More than 11,000 children have been killed or injured in the Yemen war, an average of four a day since fighting escalated in 2015, though the number is likely to be much higher, the United Nations Fund has reported. United Nations for Children (UNICEF).
The head of the agency, Catherine Russell, who has concluded a visit to the country, called for the urgent renewal of the truce between the government and the Houthi rebels.
The historic agreement was initially announced in April and led to a significant reduction in the intensity of the conflict.
However, another 62 children have been killed or injured in the period between the end of early October and November 30, UNICEF said.
Furthermore, at least 74 children were among the 164 people killed or injured by landmines and unexploded ordnance between July and September alone.
Russell visited a hospital in the city of Aden where he met Yasin, a seven-month-old boy, and his mother, Saba, for whom life has become a fight for survival.
“Thousands of children have lost their lives, millions upon thousands more remain at risk of death from preventable disease or starvation,” he said.
“Yasin is just one of many severely malnourished children in Yemen. They all need immediate support as basic services have virtually collapsed.”
During his visit, Russell launched UNICEF’s Children’s Humanitarian Action Appeal for $10.3 billion to provide water, sanitation, nutrition, education, health and protection services to children around the world affected by conflict and disaster.
Yemen remains one of the most pressing humanitarian situations in the world. More than 23.4 million people, or three quarters of the population, require assistance and protection.

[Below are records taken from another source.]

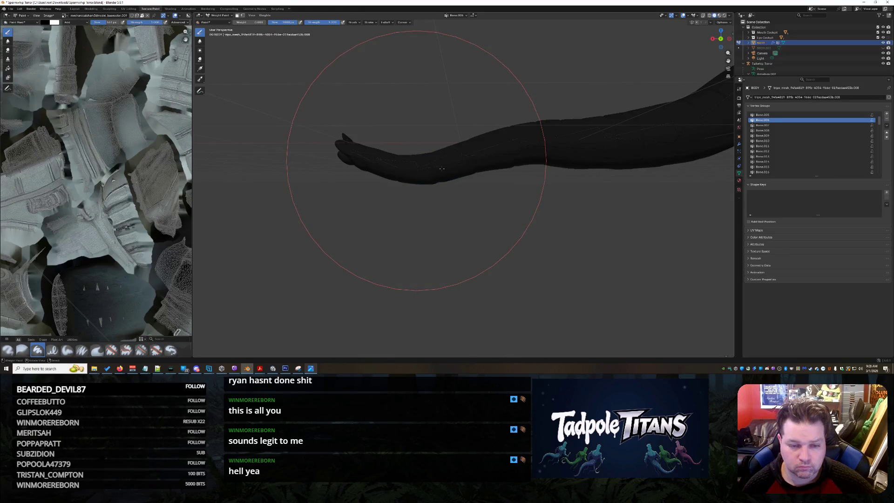
# Orbit out to view the whole creature and switch back to Object Mode.
pyautogui.moveTo(421, 161)
pyautogui.mouseDown(button='middle')
pyautogui.moveTo(562, 180)
pyautogui.moveTo(487, 149)
pyautogui.moveTo(420, 196)
pyautogui.mouseUp(button='middle')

More than half are children.
UNICEF estimated that 2.2 million young people are severely malnourished, including nearly 540,000 children under five who suffer from severe acute malnutrition.
More than 17.8 million Yemenis lack access to safe drinking water, sanitation and hygiene services, while the country’s health system has been extremely fragile for years.
Only half of all health facilities are working, leaving almost 22 million people, including around 10 million children, without adequate access to care.
The war has caused immunization coverage to stagnate, and 28% of children under one year of age do not receive routine vaccinations.
The situation, coupled with the lack of access to clean drinking water, means that children are at extreme risk of contracting diseases such as cholera, measles and diphtheria.
Yemen is also facing a severe education crisis, with tremendous long-term consequences for children, UNICEF has warned.
Two million boys and girls are currently out of school, which could increase to six million if at least one in four schools is destroyed or partially damaged.
Russell stressed that if the children of Yemen are to have any chance of a decent future, the parties to the conflict, as well as the international community and those with influence, must ensure that they are protected and supported.
“That includes children like Mansour, whom I met at a UNICEF-supported rehabilitation and prosthetics center. His leg was amputated at the knee after being shot by a sniper. No child should suffer that,” he said.
“Urgent renewal of the truce would be a positive first step allowing critical humanitarian access. Ultimately, only sustained peace will allow families to rebuild their shattered lives and begin planning for the future.”